Some observations: If p is a prime, then $p^{n-1}$ has exactly n divisors. And if for example p, q, r are different primes, then $p^{n-1} q^{m-1} r^{j-1}$ has exactly n * m * j divisors.
And that's the only way we can find numbers with exactly n divisors: We write n as a product n = n1 * n2 * n3 ..., then find primes p1, p2, p3 and so on, and the product $p1^{n1-1} p2^{n2-1} p3^{n3-1} ...$ has exactly n divisors.
If we sort so that n1 ≥ n2 ≥ n3, then a product that is not in the form $2^{n1-1} 3^{n2-1} 5^{n3-1} ... $ can be made smaller while having the same number of divisors by using the primes 2, 3, 5 in that order. For example, if we start with $2^3 5^2$ then $2^3 3^2$ has the same number of divisors, but is smaller. Likewise, $3^3 2^2$ can be replaced with $2^3 3^2$ with the same number of divisors, bit smaller.
So the smallest number with n divisors has the form $2^{n1-1} 3^{n2-1} 5^{n3-1} ... $ with n1 ≥ n2 ≥ n3 ... and n = n1 * n2 * n3 ...
Now a number like n = 1000, or n = $10^{1000}$, can be written as a product in many ways, so you need to reduce the number of possibilities. You can use an algorithm where you try all possible exponents for 2 that could lead to the smallest number with n divisors, then all possible exponents for 3, and so on.
Let n = p1 * p2 * p3 ... * pk, with primes p1 ≥ p2 ≥ p3 ≥ ... ≥ pk. Whenever we choose an exponent, that exponent is either p - 1 where p is the largest prime not used so far, or it is of the form ab - 1 where b is the smallest prime factor of ab, and ab is greater than that largest prime. (That's quite obvious, right? It's a prime or composite minus 1, and since the exponents are in descending order, its the largest prime minus 1, or greater than that).
n was the product of k primes. Let P be the k-th prime. If an exponent is of the form ab-1, then P is not a factor of the number. And if we have a factor $p^{ab-1}$, then replacing this with $p^{a-1} P^{b-1}$ gives a number with the same number of factors, but smaller unless $p^a < P$.
This hugely reduces the number of choices. Take n = $2^{1000}$ which is the product of 2,000 primes. The k-th prime is very roughly P ≈ 20,000.
We saw that the smallest number with n divisors can only have a factor $p^{ab-1}$ if $p^a < P$. We have $2^{15}≥P ≈ 20,000$, $3^{10} ≥ P$, $5^7≥P$, $7^6≥P$, $11^5≥$, and $13^4≥P$, so a ≤ 14 when p = 2, a ≤ 9 when p = 3, a ≤ 6 when P = 5, a ≤ 5 when P = 7, a ≤ 4 when P = 11, and a ≤ 3 when p ≥ 13. And we must have ab ≥ 5, b is the smallest prime factor of ab, and ab must only have prime factors 2 and 5.

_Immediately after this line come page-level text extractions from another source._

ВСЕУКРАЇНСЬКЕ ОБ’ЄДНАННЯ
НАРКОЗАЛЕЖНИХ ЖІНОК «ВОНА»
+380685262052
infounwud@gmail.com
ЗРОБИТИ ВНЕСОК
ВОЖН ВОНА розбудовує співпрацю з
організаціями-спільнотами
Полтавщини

As a result, the only composite exponents minus 1 that are possible in the smallest number with $10^{1000}$ divisors are: $2^{4*2-1}$, $2^{5*2 - 1}$, $2^{5*5 - 1}$, $2^{8*2-1}$, $2^{10*2 - 1}$, $3^{4*2-1}$, $3^{5*2 - 1}$, $3^{5*5 - 1}$, $3^{8*2-1}$, $5^{4*2-1}$, $5^{5*2-1}$, $5^{5*5-1}$, $7^{4*2-1}$, $7^{5*2-1}$, $7^{5*5-1}$, and $11^{4*2-1}$. This is followed by a huge number of factors $p^{5-1}$, finishing with a huge number of factors $p^{2-1}$.

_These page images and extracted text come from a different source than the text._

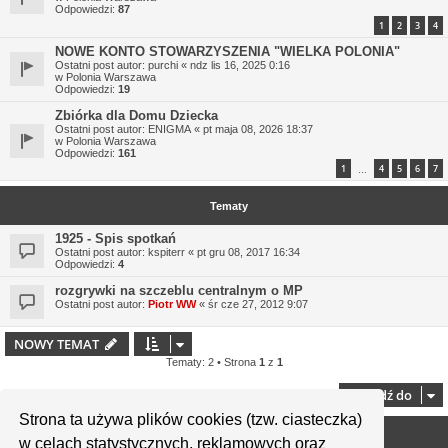
Odpowiedzi:
87
1
2
3
4
NOWE KONTO STOWARZYSZENIA "WIELKA POLONIA"
Ostatni post autor:
purchi
«
ndz lis 16, 2025 0:16
w
Polonia Warszawa
Odpowiedzi:
19
Zbiórka dla Domu Dziecka
Ostatni post autor:
ENIGMA
«
pt maja 08, 2026 18:37
w
Polonia Warszawa
Odpowiedzi:
161
1
4
5
6
7
…
Tematy
1925 - Spis spotkań
Ostatni post autor:
kspiterr
«
pt gru 08, 2017 16:34
Odpowiedzi:
4
rozgrywki na szczeblu centralnym o MP
Ostatni post autor:
Piotr WW
«
śr cze 27, 2012 9:07
NOWY TEMAT
Tematy: 2 • Strona
1
z
1
Przejdź do
Strona ta używa plików cookies (tzw. ciasteczka)
Twoje uprawnienia na tym forum
w celach statystycznych, reklamowych oraz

Since the exponents have to be in non-decreasing order, there is only a small number of cases to try, even for a huge number like $n = 10^{1000}$.

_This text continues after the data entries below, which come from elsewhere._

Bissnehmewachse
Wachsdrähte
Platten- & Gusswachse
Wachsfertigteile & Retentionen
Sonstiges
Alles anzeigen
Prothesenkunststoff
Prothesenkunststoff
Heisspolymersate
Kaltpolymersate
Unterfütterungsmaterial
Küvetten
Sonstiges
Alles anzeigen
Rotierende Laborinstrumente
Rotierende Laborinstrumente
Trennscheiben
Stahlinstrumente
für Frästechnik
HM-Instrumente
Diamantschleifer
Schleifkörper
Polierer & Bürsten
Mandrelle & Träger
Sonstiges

PS. In your trivial examples, n = 4 = 2 * 2, the solution was $2^{2-1} 3^{2-1} = 6$, and with n = 6 = 3 * 2, the solution was $2^{3-1} 3^{2-1} = 12$.
PS. Assume you have a more moderately sized n, let's say an n that is the product of 10 primes, making P = 10th prime = 29. We have $2^5<29$, $3^3<29$, $5^2<29$, but $7^2 > 29$. Therefore the only possible factors with an exponent that is not a prime -1 are: $2^{4-1}$, $2^{9-1}$, $2^{6-1}$, $2^{8-1}$, $2^{10-1}$, $2^{25-1}$, $3^{4-1}$, $3^{9-1}$, $3^{6-1}$, and $5^{4-1}$.